The Secret Ingredients to Train DeepFakes


Manipulating videos and photographs to edit artifacts has been in practice for quite a long time. If you have seen the movie Fast and Furious 7, chances are you did not even notice how seamlessly the scenes Paul Walker were added to the movie. Along the same lines is a Buzzfeed video of former US president Barack Obama, where he says "Killmonger was right". The former is the result of painstaking manual work done using complex visual effects/CGI. The latter, on the other hand, is the result of a technology called deepfakes. A portmanteau of the words deep learning and fake, deepfake is a broad term used to describe AI-enabled technology that is used to generate the examples we discussed. By completing this workshop, you will develop an understanding of the deepfakes landscape and deepfakes workflow along with hands-on guide to train a very basic deepfake setup of your own

Session Outline
Part I: Deepfakes Overview
Familiarize yourself with the overall deepfakes landscape by learning about different use-cases (both productive and malicious ones). Understand different modes of operation along with some key feature sets that are leveraged by different methods

Part II: DeepFakes Workflow
Deepfakes is evolving like all other sub-fields in the AI universe.
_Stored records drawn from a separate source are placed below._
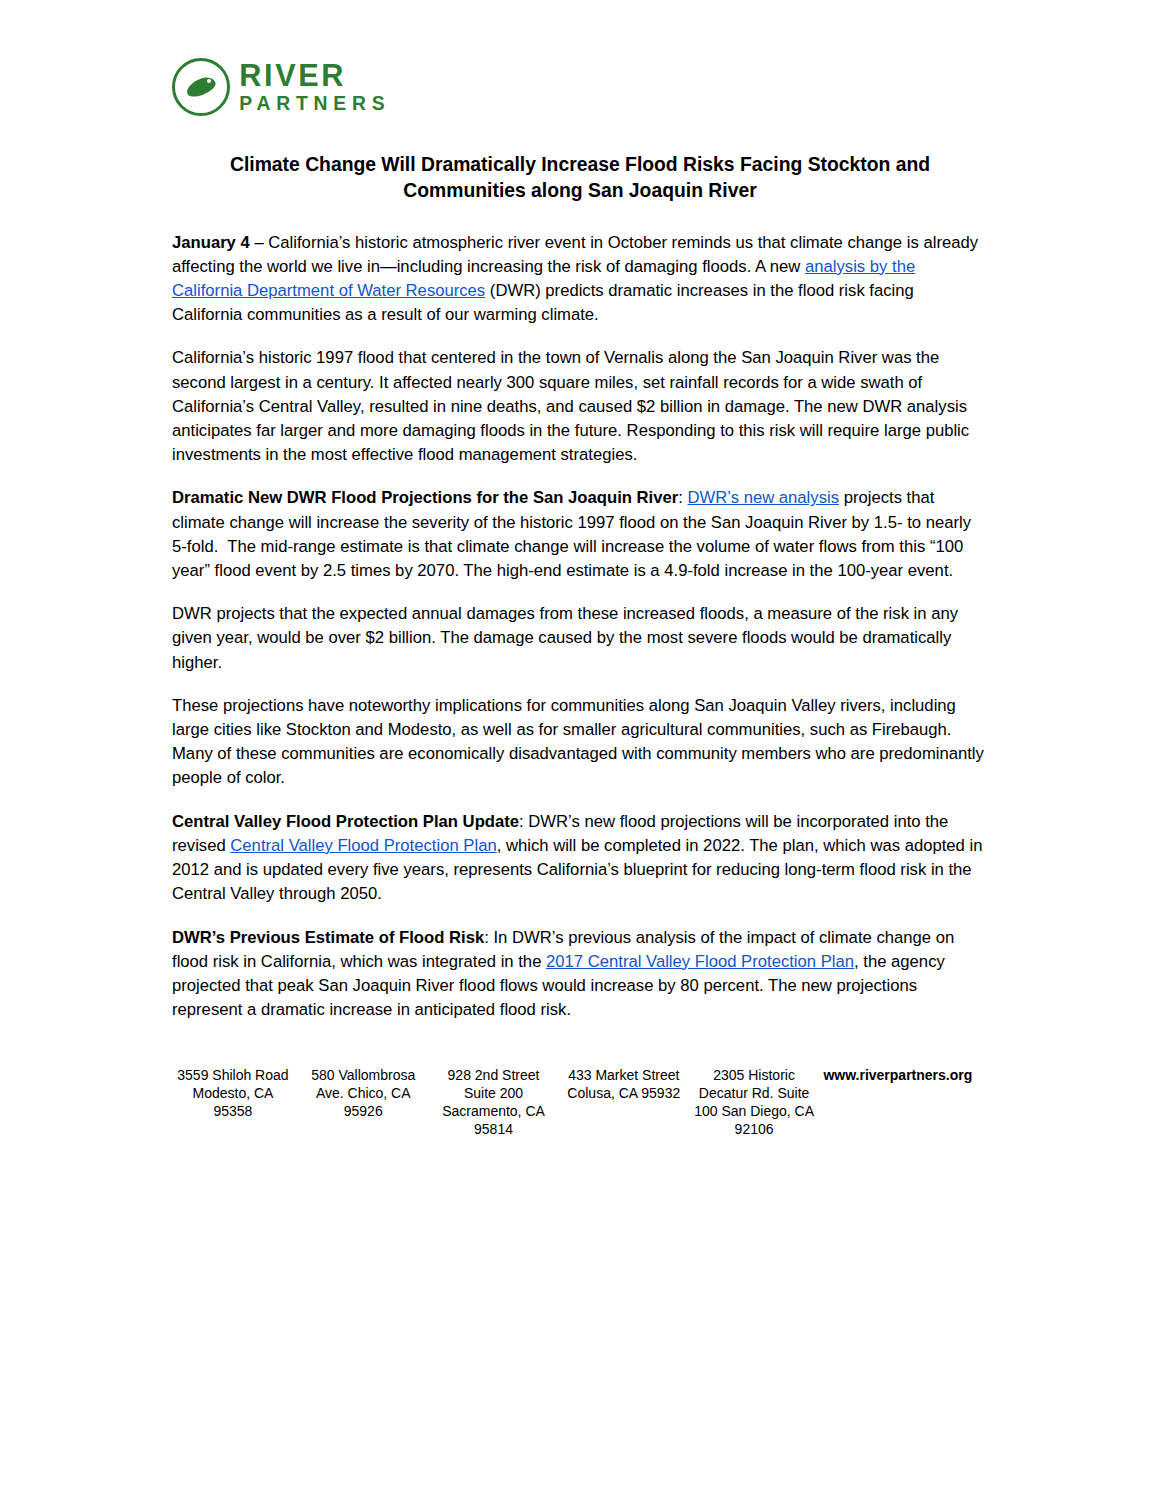RIVER PARTNERS
Climate Change Will Dramatically Increase Flood Risks Facing Stockton and Communities along San Joaquin River
January 4 – California’s historic atmospheric river event in October reminds us that climate change is already affecting the world we live in—including increasing the risk of damaging floods. A new analysis by the California Department of Water Resources (DWR) predicts dramatic increases in the flood risk facing California communities as a result of our warming climate.
California’s historic 1997 flood that centered in the town of Vernalis along the San Joaquin River was the second largest in a century. It affected nearly 300 square miles, set rainfall records for a wide swath of California’s Central Valley, resulted in nine deaths, and caused $2 billion in damage. The new DWR analysis anticipates far larger and more damaging floods in the future. Responding to this risk will require large public investments in the most effective flood management strategies.
Dramatic New DWR Flood Projections for the San Joaquin River: DWR’s new analysis projects that climate change will increase the severity of the historic 1997 flood on the San Joaquin River by 1.5- to nearly 5-fold. The mid-range estimate is that climate change will increase the volume of water flows from this “100 year” flood event by 2.5 times by 2070. The high-end estimate is a 4.9-fold increase in the 100-year event.
DWR projects that the expected annual damages from these increased floods, a measure of the risk in any given year, would be over $2 billion. The damage caused by the most severe floods would be dramatically higher.
These projections have noteworthy implications for communities along San Joaquin Valley rivers, including large cities like Stockton and Modesto, as well as for smaller agricultural communities, such as Firebaugh. Many of these communities are economically disadvantaged with community members who are predominantly people of color.
Central Valley Flood Protection Plan Update: DWR’s new flood projections will be incorporated into the revised Central Valley Flood Protection Plan, which will be completed in 2022. The plan, which was adopted in 2012 and is updated every five years, represents California’s blueprint for reducing long-term flood risk in the Central Valley through 2050.
DWR’s Previous Estimate of Flood Risk: In DWR’s previous analysis of the impact of climate change on flood risk in California, which was integrated in the 2017 Central Valley Flood Protection Plan, the agency projected that peak San Joaquin River flood flows would increase by 80 percent. The new projections represent a dramatic increase in anticipated flood risk.
3559 Shiloh Road Modesto, CA 95358
580 Vallombrosa Ave. Chico, CA 95926
928 2nd Street Suite 200 Sacramento, CA 95814
433 Market Street Colusa, CA 95932
2305 Historic Decatur Rd. Suite 100 San Diego, CA 92106
www.riverpartners.org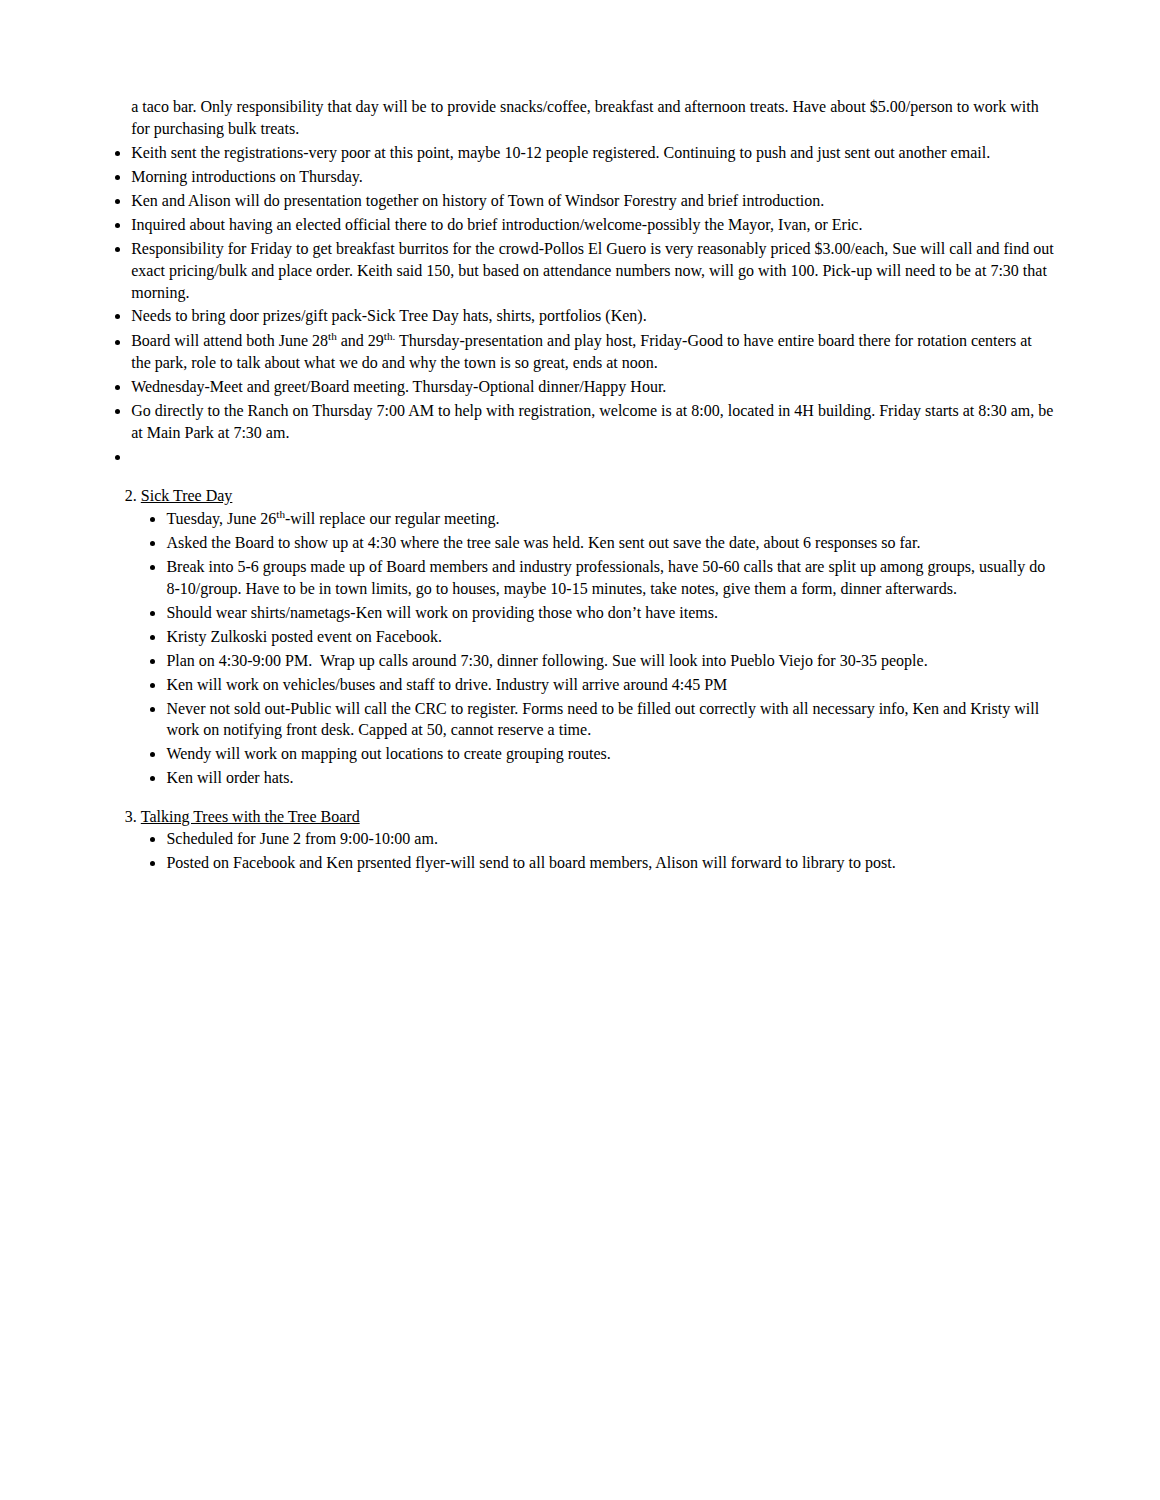a taco bar. Only responsibility that day will be to provide snacks/coffee, breakfast and afternoon treats. Have about $5.00/person to work with for purchasing bulk treats.
Keith sent the registrations-very poor at this point, maybe 10-12 people registered. Continuing to push and just sent out another email.
Morning introductions on Thursday.
Ken and Alison will do presentation together on history of Town of Windsor Forestry and brief introduction.
Inquired about having an elected official there to do brief introduction/welcome-possibly the Mayor, Ivan, or Eric.
Responsibility for Friday to get breakfast burritos for the crowd-Pollos El Guero is very reasonably priced $3.00/each, Sue will call and find out exact pricing/bulk and place order. Keith said 150, but based on attendance numbers now, will go with 100. Pick-up will need to be at 7:30 that morning.
Needs to bring door prizes/gift pack-Sick Tree Day hats, shirts, portfolios (Ken).
Board will attend both June 28th and 29th. Thursday-presentation and play host, Friday-Good to have entire board there for rotation centers at the park, role to talk about what we do and why the town is so great, ends at noon.
Wednesday-Meet and greet/Board meeting. Thursday-Optional dinner/Happy Hour.
Go directly to the Ranch on Thursday 7:00 AM to help with registration, welcome is at 8:00, located in 4H building. Friday starts at 8:30 am, be at Main Park at 7:30 am.
Sick Tree Day
Tuesday, June 26th-will replace our regular meeting.
Asked the Board to show up at 4:30 where the tree sale was held. Ken sent out save the date, about 6 responses so far.
Break into 5-6 groups made up of Board members and industry professionals, have 50-60 calls that are split up among groups, usually do 8-10/group. Have to be in town limits, go to houses, maybe 10-15 minutes, take notes, give them a form, dinner afterwards.
Should wear shirts/nametags-Ken will work on providing those who don’t have items.
Kristy Zulkoski posted event on Facebook.
Plan on 4:30-9:00 PM. Wrap up calls around 7:30, dinner following. Sue will look into Pueblo Viejo for 30-35 people.
Ken will work on vehicles/buses and staff to drive. Industry will arrive around 4:45 PM
Never not sold out-Public will call the CRC to register. Forms need to be filled out correctly with all necessary info, Ken and Kristy will work on notifying front desk. Capped at 50, cannot reserve a time.
Wendy will work on mapping out locations to create grouping routes.
Ken will order hats.
Talking Trees with the Tree Board
Scheduled for June 2 from 9:00-10:00 am.
Posted on Facebook and Ken prsented flyer-will send to all board members, Alison will forward to library to post.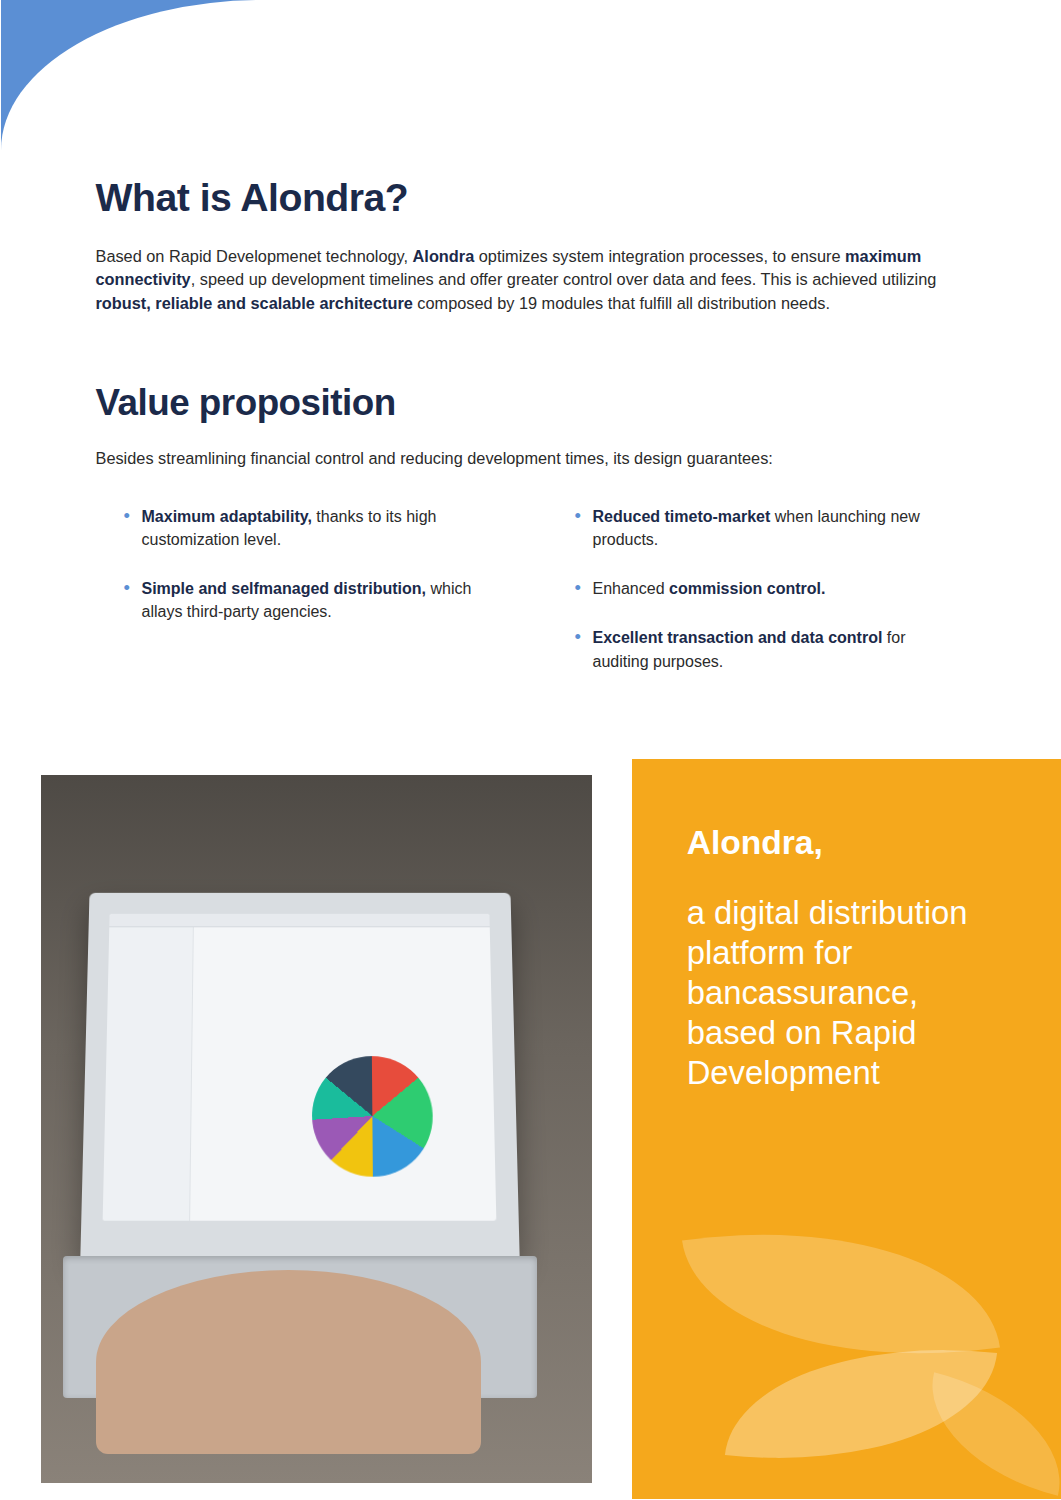What is Alondra?
Based on Rapid Developmenet technology, Alondra optimizes system integration processes, to ensure maximum connectivity, speed up development timelines and offer greater control over data and fees. This is achieved utilizing robust, reliable and scalable architecture composed by 19 modules that fulfill all distribution needs.
Value proposition
Besides streamlining financial control and reducing development times, its design guarantees:
Maximum adaptability, thanks to its high customization level.
Simple and selfmanaged distribution, which allays third-party agencies.
Reduced timeto-market when launching new products.
Enhanced commission control.
Excellent transaction and data control for auditing purposes.
Alondra,
a digital distribution platform for bancassurance, based on Rapid Development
In this session we will focus on understanding a general workflow and some common architectures which are leveraged widely to train deepfakes models

Part III: Train your own DeepFakes
Let’s leverage our understanding to develop a very basic deep-fakes setup. We will make use of Jupyter notebooks and publicly available datasets for this step and understand how effectively we can leverage simple methods/architectures to great impact.

Background Knowledge
Python, TensorFlow2, Basics of Machine Learning and Deep Learning


Raghav Bali is a Senior Data Scientist at Optum(United HealthGroup), one of the world’s largest health care organizations. With about a decade’s experience working across Fortune 500 organizations such as Intel and American Express, his work involves research & development of enterprise-level solutions based on Machine Learning, Deep Learning, and Natural Language Processing for real-world use-cases. Raghav has published multiple peer-reviewed papers, has authored over 7 books, and is a co-inventor of multiple patents in the areas of machine learning, deep learning, and natural language processing.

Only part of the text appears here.